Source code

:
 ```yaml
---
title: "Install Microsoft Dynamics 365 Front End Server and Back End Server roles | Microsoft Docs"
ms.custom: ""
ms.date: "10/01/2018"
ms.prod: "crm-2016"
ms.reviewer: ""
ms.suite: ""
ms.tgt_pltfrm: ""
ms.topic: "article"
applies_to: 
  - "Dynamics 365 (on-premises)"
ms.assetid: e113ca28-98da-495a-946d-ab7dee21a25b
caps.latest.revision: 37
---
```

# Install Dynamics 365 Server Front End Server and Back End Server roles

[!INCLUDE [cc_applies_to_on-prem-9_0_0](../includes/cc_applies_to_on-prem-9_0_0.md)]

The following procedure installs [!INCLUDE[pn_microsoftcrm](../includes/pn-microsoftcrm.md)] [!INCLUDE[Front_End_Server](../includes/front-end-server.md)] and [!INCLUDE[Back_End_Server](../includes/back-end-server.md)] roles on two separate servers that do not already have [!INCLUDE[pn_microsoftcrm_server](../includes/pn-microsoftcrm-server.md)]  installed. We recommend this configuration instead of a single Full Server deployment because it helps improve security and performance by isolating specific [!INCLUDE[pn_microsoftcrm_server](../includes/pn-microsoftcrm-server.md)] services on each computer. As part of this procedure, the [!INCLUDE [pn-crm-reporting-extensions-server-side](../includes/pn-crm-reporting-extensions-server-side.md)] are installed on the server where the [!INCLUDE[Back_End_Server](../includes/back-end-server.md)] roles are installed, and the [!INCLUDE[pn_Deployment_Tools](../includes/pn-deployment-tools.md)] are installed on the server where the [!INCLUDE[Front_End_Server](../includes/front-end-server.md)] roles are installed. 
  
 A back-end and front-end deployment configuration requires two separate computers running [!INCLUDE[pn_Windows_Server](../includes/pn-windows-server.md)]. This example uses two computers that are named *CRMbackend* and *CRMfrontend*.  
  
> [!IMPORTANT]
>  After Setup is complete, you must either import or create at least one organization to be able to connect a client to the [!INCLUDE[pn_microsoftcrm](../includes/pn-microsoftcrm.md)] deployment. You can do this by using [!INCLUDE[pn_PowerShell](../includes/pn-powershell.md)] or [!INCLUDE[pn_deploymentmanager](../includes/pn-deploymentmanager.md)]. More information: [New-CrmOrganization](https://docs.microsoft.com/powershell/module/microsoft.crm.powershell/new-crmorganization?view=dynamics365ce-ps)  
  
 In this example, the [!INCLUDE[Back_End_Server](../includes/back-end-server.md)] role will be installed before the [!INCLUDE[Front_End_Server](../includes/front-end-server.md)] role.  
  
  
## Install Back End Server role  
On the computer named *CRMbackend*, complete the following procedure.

_EXERCISE INSTRUCTIONS_
Where does the string "microsoftcrm" appear in the records? Copy every line that holds it.

_RESULT OF THIS EXERCISE_
The following procedure installs [!INCLUDE[pn_microsoftcrm](../includes/pn-microsoftcrm.md)] [!INCLUDE[Front_End_Server](../includes/front-end-server.md)] and [!INCLUDE[Back_End_Server](../includes/back-end-server.md)] roles on two separate servers that do not already have [!INCLUDE[pn_microsoftcrm_server](../includes/pn-microsoftcrm-server.md)]  installed. We recommend this configuration instead of a single Full Server deployment because it helps improve security and performance by isolating specific [!INCLUDE[pn_microsoftcrm_server](../includes/pn-microsoftcrm-server.md)] services on each computer. As part of this procedure, the [!INCLUDE [pn-crm-reporting-extensions-server-side](../includes/pn-crm-reporting-extensions-server-side.md)] are installed on the server where the [!INCLUDE[Back_End_Server](../includes/back-end-server.md)] roles are installed, and the [!INCLUDE[pn_Deployment_Tools](../includes/pn-deployment-tools.md)] are installed on the server where the [!INCLUDE[Front_End_Server](../includes/front-end-server.md)] roles are installed. 
>  After Setup is complete, you must either import or create at least one organization to be able to connect a client to the [!INCLUDE[pn_microsoftcrm](../includes/pn-microsoftcrm.md)] deployment. You can do this by using [!INCLUDE[pn_PowerShell](../includes/pn-powershell.md)] or [!INCLUDE[pn_deploymentmanager](../includes/pn-deploymentmanager.md)]. More information: [New-CrmOrganization](https://docs.microsoft.com/powershell/module/microsoft.crm.powershell/new-crmorganization?view=dynamics365ce-ps)  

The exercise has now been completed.